The film has a singular aim: a confrontation, in the best sense,
between the courage and determination of those like Nath, who want to
understand, and the jailers, whose catharsis is barely beginning. There
is Houy the deputy head of security, Khan the torturer, Thi who kept the
registers, who all seem detached as they recall, almost wistfully,
Khmer Rouge ideology; and there is Poeuv, indoctrinated as a guard at
the age of 12 or 13. In one spellbinding sequence, he becomes robotic,
as if seized by his memory and transported back. He shows us, with
moronic precision, how he intimidated prisoners, fastened their
handcuffs and shackles, gave or denied them food, ordered them to piss,
threatening to beat them with “the club” if a drop fell on the floor.
His actions confront all of us with the truth about human “cogs” in
machines whose inventors and senior managers politely disclaim
responsibility, like the still untried Khmer Rouge leaders and their
foreign sponsors.

Panh, whose film-making is itself an act of courage, sees something
positive in the mere act of bearing witness and, speaking of the
prisoners, in “the resistance [that is] a form of dignity that is
profoundly human”. He refers to the “little things, these unsubstantial
details, so slight and fragile, which make us what we are. You can never
entirely ‘destroy’ a human being. A trace always remains, even years
later … a refusal to accept humiliation can sometimes be conveyed by a
look of defiance, a chin slightly raised, a refusal to capitulate under
blows … The photographs of certain prisoners and the confessions
conserved at Tuol Sleng are there to remind us of it.”

It seems almost disrespectful to take issue at this point; but one
must. For too long Pol Pot and his gang have been an iconic horror show
in the west, stripped of the reasons why. And this extraordinary film,
it has to be said, adds little to the why. When Pol Pot died in his bed a
few years ago, I was asked by a features editor to write about him. I
said I would, but that the role of “civilised” governments in bringing
him to power, sustaining his movement and rejuvenating it was a critical
component.
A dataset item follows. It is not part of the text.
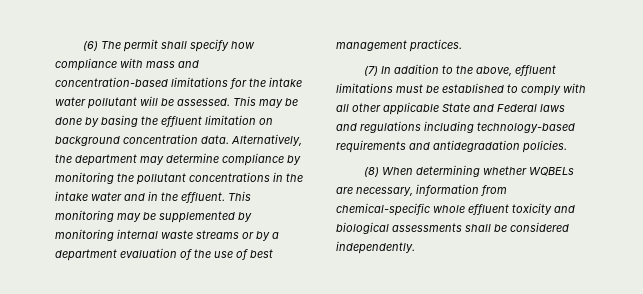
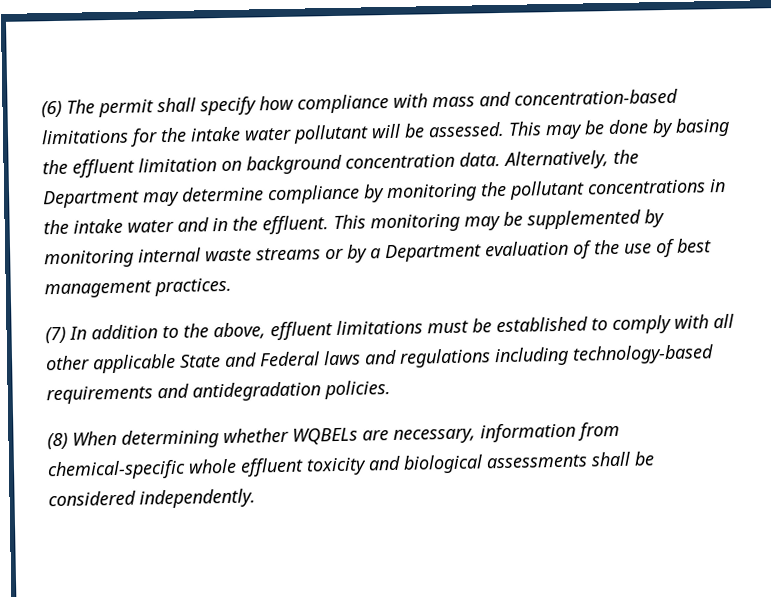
[75,154,137,166] department -> [43,189,140,209] Department
[55,249,117,261] department -> [385,243,482,263] Department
He wasn’t interested.

The genocide in Cambodia did not begin on April 17 1975, “Year Zero”.
It began more than five years earlier when American bombers killed an
estimated 600,000 Cambodians. Phosphorous and cluster bombs, napalm and
dump bombs that left vast craters were dropped on a neutral country of
peasant people and straw huts. In one six-month period in 1973, more
tons of American bombs were dropped on Cambodia than were dropped on
Japan during the second world war: the equivalent of five Hiroshimas.
The regime of Richard Nixon and Henry Kissinger did this, secretly and
illegally.

Unclassified CIA files leave little doubt that the bombing was the
catalyst for Pol Pot’s fanatics, who, before the inferno, had only
minority support. Now, a stricken people rallied to them. In Panh’s
film, a torturer refers to the bombing as his reason for joining “the
maquis”: the Khmer Rouge. What Nixon and Kissinger began, Pol Pot
completed. And having been driven out by the Vietnamese, who came from
the wrong side of the cold war, the Khmer Rouge were restored in
Thailand by the Reagan administration, assisted by the Thatcher
government, who invented a “coalition” to provide the cover for
America’s continuing war against Vietnam.

Thank you, Rithy Panh, for your brave film; what is needed now is a
work as honest, which confronts “us” and relieves our amnesia about the
part played by our respectable leaders in Cambodia’s epic tragedy.